Research on Barthes philosophy. Mostly Punctum ‘pierces the viewer
Barthes had a special interest in photography through his career and the potential nature to express actual events. He spent most of his time showing how images in photography represent various meanings to give truths of nature (Barthes, 2016). . The aspect of stadium and punctum were clear after the death of his mother when he differentiated between the two. He explains that from the photographs he obtained a symbolic meaning (stadium) and a personal meaning that depends on the individual viewer that pierces them (punctum).
Barthes philosophy argues that punctum are accidental details in the background of a photograph often offering no explanation but creating questions about the surroundings or people in the photographs. The unique nature of each photograph produces different meanings of scares, signs of time, and imperfections in people’s lives that pierces their emotions. Punctum as described by Barthes is the unique feature in a photo that brings a different meaning from the intended one (Fried, 2005). Often the meaning brings a piercing feeling to the viewer one that is independent of the photographer. Example a photo of scattered people but with a child in a lone background gazing at them. The viewers of the photograph concentrate on the gazing child and are little concerned with the scattered people. Each viewer becomes personal in his or her enquiry of the child’s condition.
Barthes philosophy of Camera Lucida was published in 1980. It assumes that the automatic nature of a camera differentiates traditional media from photography. He adds that camera automaticity gives important effects on our experience with photographs. Barthes adopted camera Lucida in 1960s to advance his theory of photography meanings to differentiate stadium and punctum (Barthes, 2016). Studium demonstrates the social, cultural, and historical meanings derived from semiotic analysis. He uses an example of a photograph portraying a street torn by war in Nicaragua having three soldiers armed with gangs patrolling the street.
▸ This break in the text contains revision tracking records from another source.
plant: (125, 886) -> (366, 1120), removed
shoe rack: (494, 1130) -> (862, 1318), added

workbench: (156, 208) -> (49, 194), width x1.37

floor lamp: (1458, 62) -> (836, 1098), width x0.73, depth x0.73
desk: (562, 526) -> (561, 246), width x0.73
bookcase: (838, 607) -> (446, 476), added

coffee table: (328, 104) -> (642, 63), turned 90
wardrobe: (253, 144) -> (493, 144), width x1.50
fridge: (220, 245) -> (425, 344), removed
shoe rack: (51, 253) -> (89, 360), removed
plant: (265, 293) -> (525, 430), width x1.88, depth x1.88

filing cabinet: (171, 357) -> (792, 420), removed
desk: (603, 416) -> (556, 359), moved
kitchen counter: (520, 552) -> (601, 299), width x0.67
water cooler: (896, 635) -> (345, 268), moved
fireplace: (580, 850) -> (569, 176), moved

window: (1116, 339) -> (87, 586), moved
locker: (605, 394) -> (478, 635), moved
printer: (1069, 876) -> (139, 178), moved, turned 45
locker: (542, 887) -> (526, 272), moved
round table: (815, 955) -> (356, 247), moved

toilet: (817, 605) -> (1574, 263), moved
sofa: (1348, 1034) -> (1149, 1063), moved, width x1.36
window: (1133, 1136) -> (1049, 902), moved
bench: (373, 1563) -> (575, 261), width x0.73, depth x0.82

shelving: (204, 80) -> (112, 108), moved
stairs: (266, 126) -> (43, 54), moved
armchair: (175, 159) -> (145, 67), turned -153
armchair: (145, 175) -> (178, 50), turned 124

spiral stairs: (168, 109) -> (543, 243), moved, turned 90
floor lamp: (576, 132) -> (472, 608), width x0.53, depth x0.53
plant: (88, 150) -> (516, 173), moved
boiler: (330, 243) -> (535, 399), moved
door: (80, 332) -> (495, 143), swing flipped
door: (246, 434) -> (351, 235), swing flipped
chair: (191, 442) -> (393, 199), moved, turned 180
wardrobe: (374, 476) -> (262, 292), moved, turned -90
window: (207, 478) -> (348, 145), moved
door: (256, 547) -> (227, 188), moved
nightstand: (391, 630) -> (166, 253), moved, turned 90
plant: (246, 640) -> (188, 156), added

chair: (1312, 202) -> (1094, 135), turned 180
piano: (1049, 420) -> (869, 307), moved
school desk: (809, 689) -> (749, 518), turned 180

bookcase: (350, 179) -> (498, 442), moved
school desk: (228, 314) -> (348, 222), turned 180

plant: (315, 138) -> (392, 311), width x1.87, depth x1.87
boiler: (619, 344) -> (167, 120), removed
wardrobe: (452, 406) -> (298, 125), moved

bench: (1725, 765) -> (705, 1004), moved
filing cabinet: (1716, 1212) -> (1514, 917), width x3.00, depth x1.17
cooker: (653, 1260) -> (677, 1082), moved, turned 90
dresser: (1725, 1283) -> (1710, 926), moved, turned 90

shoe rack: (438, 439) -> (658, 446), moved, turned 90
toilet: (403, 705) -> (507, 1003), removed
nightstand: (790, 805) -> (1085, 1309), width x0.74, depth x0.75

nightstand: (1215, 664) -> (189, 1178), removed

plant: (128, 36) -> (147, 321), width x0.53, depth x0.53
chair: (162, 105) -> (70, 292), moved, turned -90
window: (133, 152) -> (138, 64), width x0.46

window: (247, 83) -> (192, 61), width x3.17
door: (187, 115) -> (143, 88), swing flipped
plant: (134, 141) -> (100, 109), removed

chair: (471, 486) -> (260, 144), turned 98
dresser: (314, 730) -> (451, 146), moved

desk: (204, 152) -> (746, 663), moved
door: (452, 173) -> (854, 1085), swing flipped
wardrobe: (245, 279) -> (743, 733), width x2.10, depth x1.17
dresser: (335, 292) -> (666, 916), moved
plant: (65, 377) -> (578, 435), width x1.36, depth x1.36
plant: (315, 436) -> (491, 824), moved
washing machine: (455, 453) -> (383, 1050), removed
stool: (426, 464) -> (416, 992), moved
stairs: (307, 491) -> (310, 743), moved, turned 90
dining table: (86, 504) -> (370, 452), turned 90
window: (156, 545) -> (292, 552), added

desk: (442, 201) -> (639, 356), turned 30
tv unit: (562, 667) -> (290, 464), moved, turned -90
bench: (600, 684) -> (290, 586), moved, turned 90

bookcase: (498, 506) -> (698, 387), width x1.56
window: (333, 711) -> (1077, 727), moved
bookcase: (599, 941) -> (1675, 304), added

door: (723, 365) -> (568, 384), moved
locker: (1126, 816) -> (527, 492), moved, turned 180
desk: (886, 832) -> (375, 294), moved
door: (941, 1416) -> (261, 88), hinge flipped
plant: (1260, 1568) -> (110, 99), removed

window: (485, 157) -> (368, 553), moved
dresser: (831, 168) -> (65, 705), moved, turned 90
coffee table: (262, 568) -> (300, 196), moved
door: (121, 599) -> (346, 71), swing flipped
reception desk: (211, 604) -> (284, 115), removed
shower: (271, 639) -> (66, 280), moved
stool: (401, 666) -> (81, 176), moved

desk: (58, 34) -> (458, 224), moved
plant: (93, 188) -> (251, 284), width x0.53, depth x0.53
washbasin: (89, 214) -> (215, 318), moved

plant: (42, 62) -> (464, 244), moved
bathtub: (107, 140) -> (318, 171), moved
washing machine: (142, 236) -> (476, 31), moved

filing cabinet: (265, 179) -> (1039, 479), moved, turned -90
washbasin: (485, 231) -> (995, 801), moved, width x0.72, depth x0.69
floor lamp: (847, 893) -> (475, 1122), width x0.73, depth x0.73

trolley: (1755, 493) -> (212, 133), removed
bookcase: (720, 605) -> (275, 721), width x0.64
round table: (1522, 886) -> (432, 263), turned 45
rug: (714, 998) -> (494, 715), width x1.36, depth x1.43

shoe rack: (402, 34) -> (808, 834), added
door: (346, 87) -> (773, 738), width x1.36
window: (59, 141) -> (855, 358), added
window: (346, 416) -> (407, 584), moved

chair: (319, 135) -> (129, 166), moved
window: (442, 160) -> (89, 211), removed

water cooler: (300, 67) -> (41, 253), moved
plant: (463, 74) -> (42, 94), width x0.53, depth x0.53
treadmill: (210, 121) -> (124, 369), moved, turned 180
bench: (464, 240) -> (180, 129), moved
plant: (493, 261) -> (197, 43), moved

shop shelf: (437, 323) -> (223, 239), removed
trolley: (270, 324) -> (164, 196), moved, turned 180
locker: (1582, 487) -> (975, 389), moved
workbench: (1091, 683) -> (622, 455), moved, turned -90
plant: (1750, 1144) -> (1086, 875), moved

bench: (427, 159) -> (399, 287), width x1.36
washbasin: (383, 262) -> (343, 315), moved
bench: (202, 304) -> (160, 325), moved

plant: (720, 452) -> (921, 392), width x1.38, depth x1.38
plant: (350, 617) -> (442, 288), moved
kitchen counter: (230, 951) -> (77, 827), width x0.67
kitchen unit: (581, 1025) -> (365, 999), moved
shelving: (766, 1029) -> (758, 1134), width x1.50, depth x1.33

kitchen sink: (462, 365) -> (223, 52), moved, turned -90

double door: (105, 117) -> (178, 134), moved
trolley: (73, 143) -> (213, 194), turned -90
In addition, there are two nuns crossing the street right behind the soldiers. Barthes interprets it as a demonstration of traditional oppositions between violence, war, religion, spirituality and violence (Barthes, 2016).
Philosopher Roland Barthes explains that punctum in photography concentrates on special features in a photograph that convey meaning without summoning other symbolic systems that are recognizable. Punctum pierces the viewer by punctuating the stadium since it gives a unique response to each image viewer (Fried, 2005).
Viewers denying all knowledge allow the punctum effect. Barthes comments in his philosophical works that punctum is not sum of projected desires in the photograph but comes from unintended and uncontrolled details by the photographer. Photography differs from paintings and drawings because its apparatus automatically views the world without gathering information on photographer interventions (Houlihan, 2004). Punctum theory explains the use of indexes in photographic medium and on emotion importance while relating with photographs.
Punctum is a different feeling, imagination, and memories stirred by intangible objects in a photograph. In addition, Punctum captures the attention of the viewer personally causing shock, surprise, and discovery and moves the mind into the actual world. Punctum involves the viewer briefly, with what is in the photo and steals his imaginations of the special feature in the photo other than the main object.
Barthes uses many examples in his illustrations on the definition of the punctum. Camera Lucida is one example that visualizes famous photographs describing the operation of various details on images to produce punctum (Houlihan, 2004). The second section in the book is a photograph of the author mourning for his deceased mother in her fifth year.
The photograph was taken on a winter garden, brings the essence of time, and uses punctum strongly to show time. Camera Lucida concentrates on that –has-been of the present photograph directly relating it to death. It reveals brief nature of life and alerts people to realize the singular nature of existence (Houlihan, 2004). Camera Lucida example is used by Barthes to assist human beings recognize the specialty of photography to avoid missing on the personal meaning of the photograph. Moreover, if human beings ignore the specifics of photographs we fail to discover the truth about our uniqueness as single human beings. Barthes describes the punctum as life giving since it is rarely available in our everyday interactions.
Barthes argues that it is almost impossible to give examples of punctum and that in most occasions it turns into stadium when language is used to express it. Barthes comments that in one way punctum uses the same logic as stadium (Fried, 2005). He gives examples of two photographs of retarded children taken in a New Jersey institution by photographer Lewis Hine. Barthes explains that he could not see monstrous heads and pathetic profiles that are in stadium but he sees the off details of huge Danton collar of the two boys and the finger bandage of the girl. The details he sees state a disproportion feature while Danton explains a decapitated person. However, Barthes in his theory explains that he cannot ignore knowledge and that punctum theory cannot be described using language, which is similar to his giving up fashion.
Fried, M. (2005). “Barthes’s Punctum.” Critical inquiry, 31 (3), 539-574. DOI: 10.1086/430984
Houlihan, K. (2004).Camera Lucida-reflections on photography. The University of Chicago. Retrieved from http://csmt.uchicago.edu/annotations/barthescamera.htm
Rubinstein, D, & Fisher, A. (2010). Philosophy of photography. International peer reviewed journal, 1(1), 1-10.